EXERCISE: Return all lines from the listing below in which the string "INTRO" occurs.

RECORDED DATA:
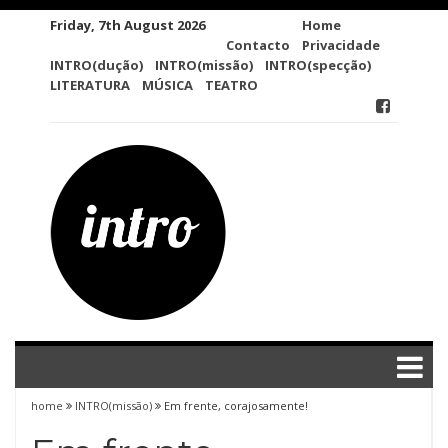
Skip
Friday, 7th August 2026
Home
to
Contacto
Privacidade
content
INTRO(dução)
INTRO(missão)
INTRO(specção)
LITERATURA
MÚSICA
TEATRO
home
INTRO(missão)
Em frente, corajosamente!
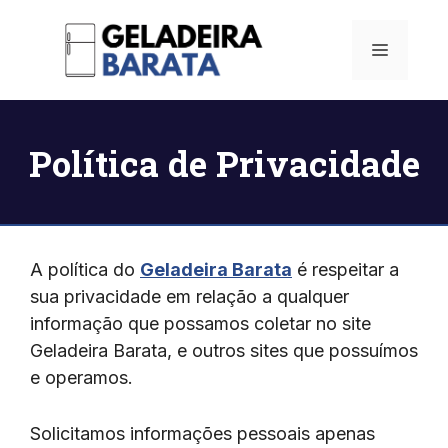
Pular
para
Menu
o
conteúdo
Política de Privacidade
A política do
Geladeira Barata
é respeitar a
sua privacidade em relação a qualquer
informação que possamos coletar no site
Geladeira Barata, e outros sites que possuímos
e operamos.
Solicitamos informações pessoais apenas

REPLY:
INTRO(dução)
INTRO(missão)
INTRO(specção)
INTRO(missão)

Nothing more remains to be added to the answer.